EXERCISE REQUIREMENTS
When the string "none" appears in a line of the records, show the whole line.

*** EXCERPTED RECORDS ***

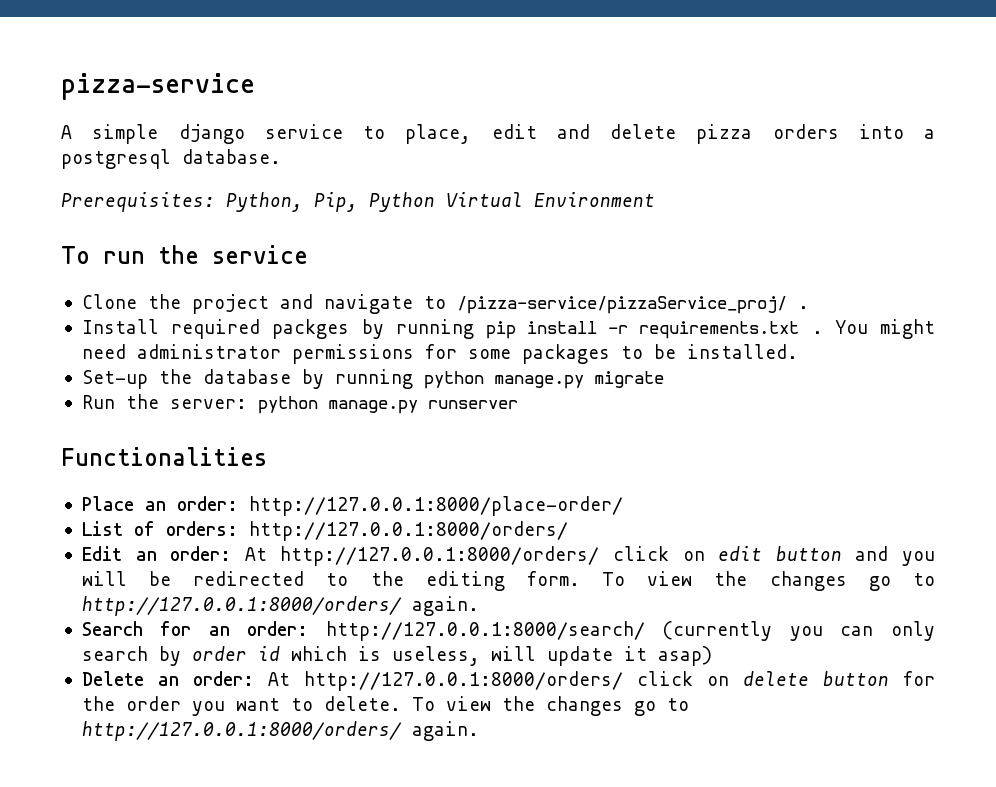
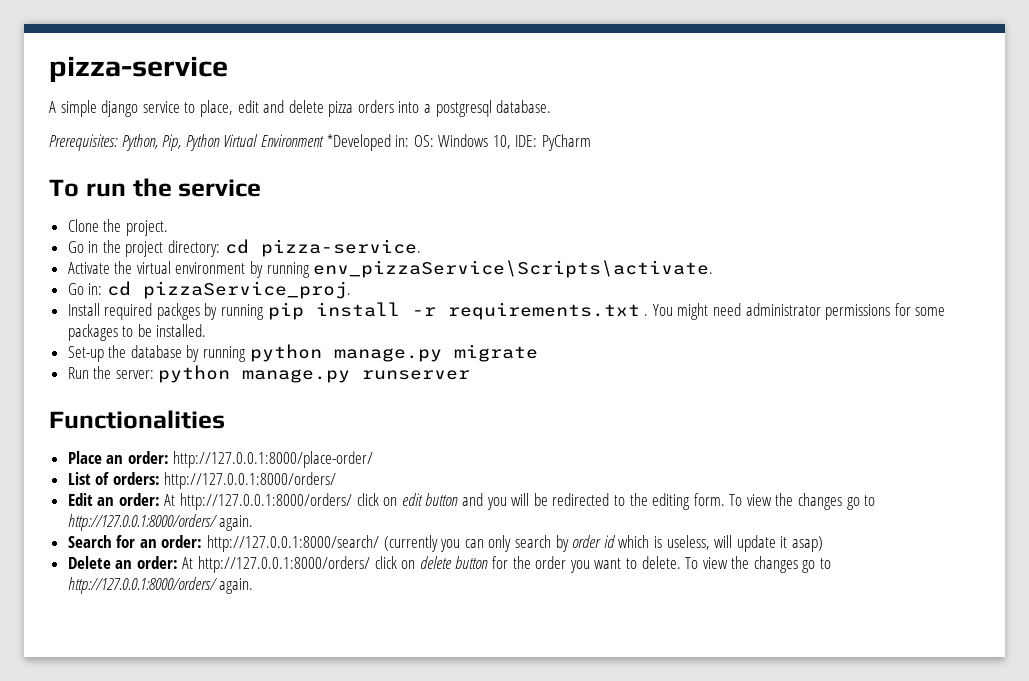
(655, 199) none -> [326,134,592,151] *Developed in: OS: Windows 10, IDE: PyCharm
[191,294,809,314] project and navigate to /pizza-service/pizzaService_proj/ . -> [125,220,168,236] [67,239,421,257] [67,260,714,278] [67,281,351,299] project. // Go in the project directory: cd pizza-service. // Activate the virtual environment by running env_pizzaService\Scripts\activate. // Go in: cd pizzaService_proj.

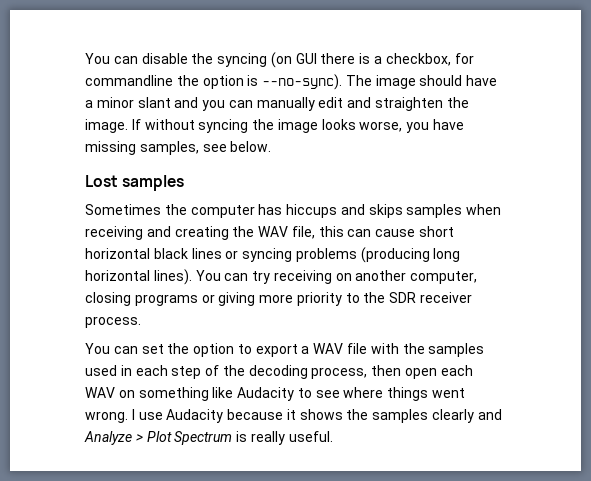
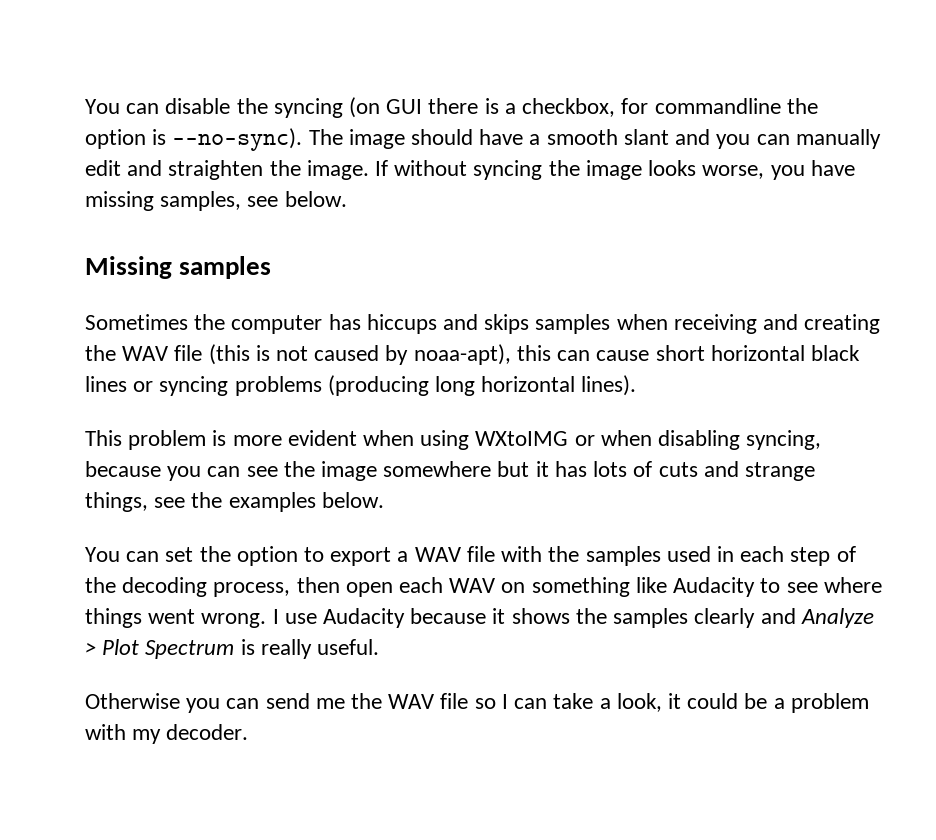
[96,97,134,108] minor -> [546,129,618,145] smooth
[85,175,118,187] Lost -> [85,256,172,279] Missing
[291,226,315,239] file, -> [174,344,511,365] file (this is not caused by noaa-apt),
[195,270,478,284] [85,292,473,306] [85,316,141,328] You can try receiving on another computer, closing programs or giving more priority to the SDR receiver process. -> [85,430,822,450] [85,461,815,481] [85,492,384,512] // This problem is more evident when using WXtoIMG or when disabling syncing, because you can see the image somewhere but it has lots of cuts and strange things, see the examples below.
(333, 436) none -> [85,693,869,713] [85,724,249,744] // Otherwise you can send me the WAV file so I can take a look, it could be a problem with my decoder.

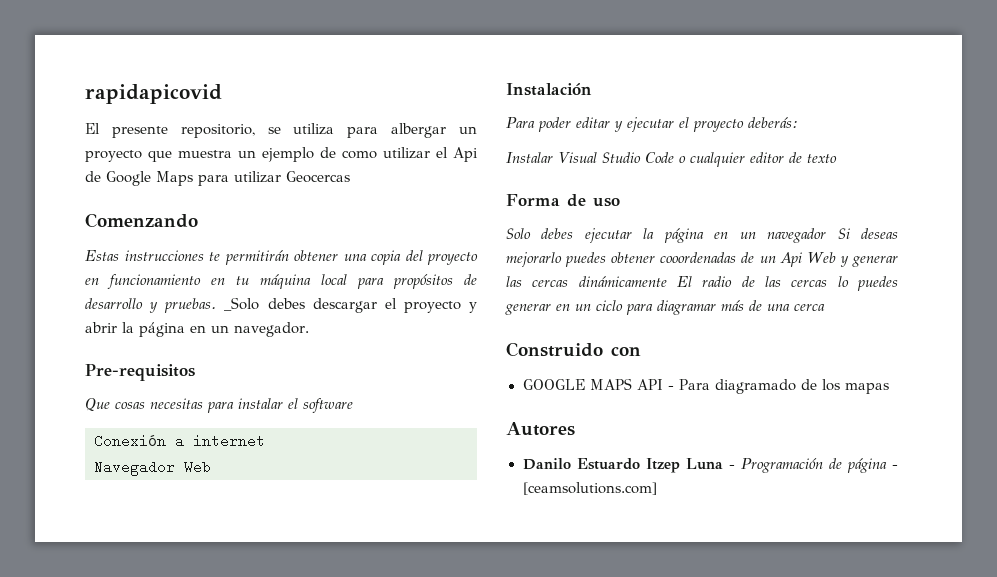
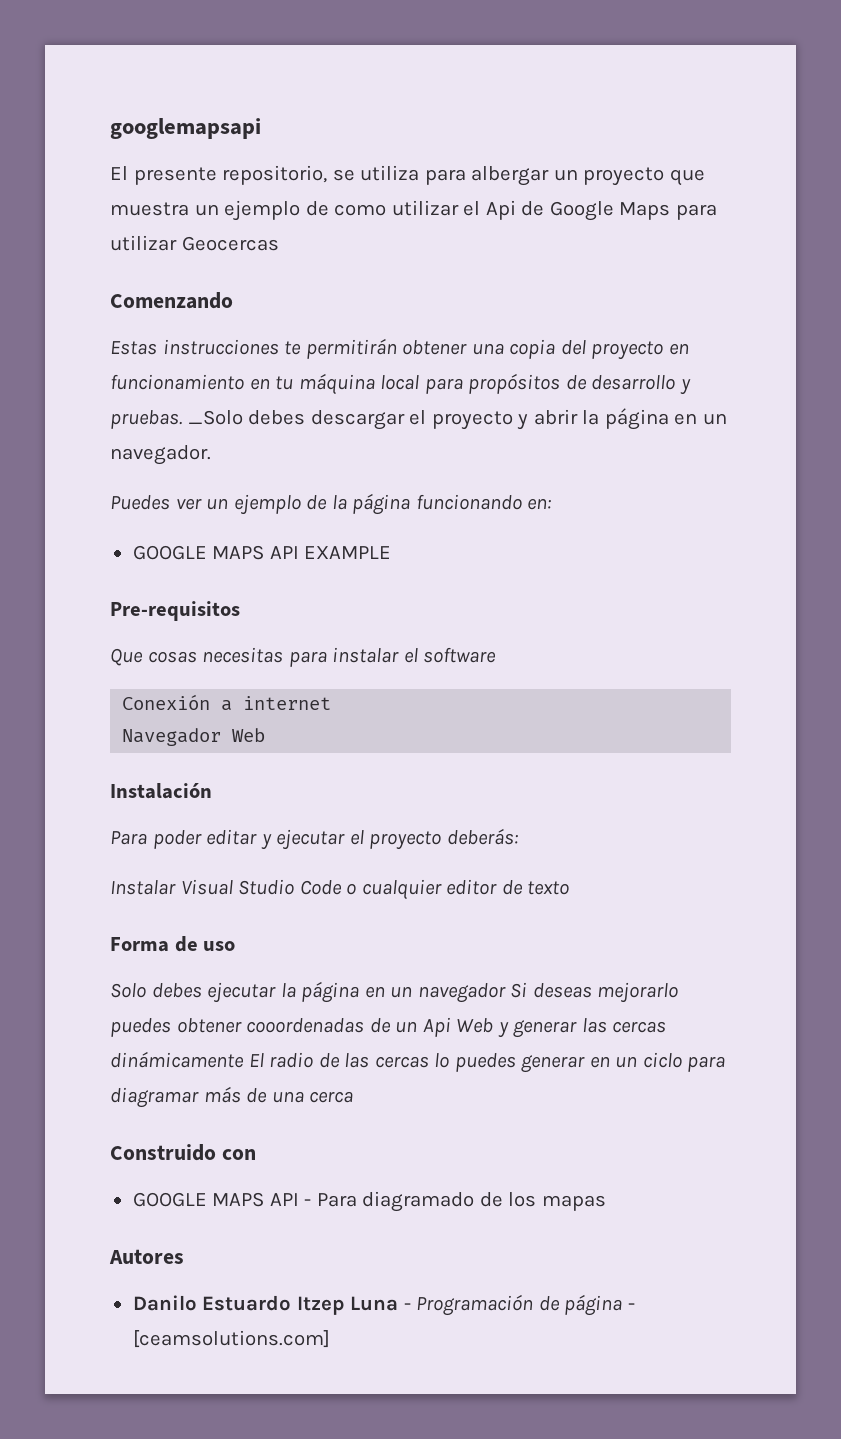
[85,84,222,104] rapidapicovid -> [110,118,261,139] googlemapsapi
(309, 329) none -> [110,493,552,515] [132,545,392,560] // Puedes ver un ejemplo de la página funcionando en: // GOOGLE MAPS API EXAMPLE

*** End of EXCERPTED RECORDS ***

WRITTEN RESPONSE
(655, 199) none -> [326,134,592,151] *Developed in: OS: Windows 10, IDE: PyCharm
(333, 436) none -> [85,693,869,713] [85,724,249,744] // Otherwise you can send me the WAV file so I can take a look, it could be a problem with my decoder.
(309, 329) none -> [110,493,552,515] [132,545,392,560] // Puedes ver un ejemplo de la página funcionando en: // GOOGLE MAPS API EXAMPLE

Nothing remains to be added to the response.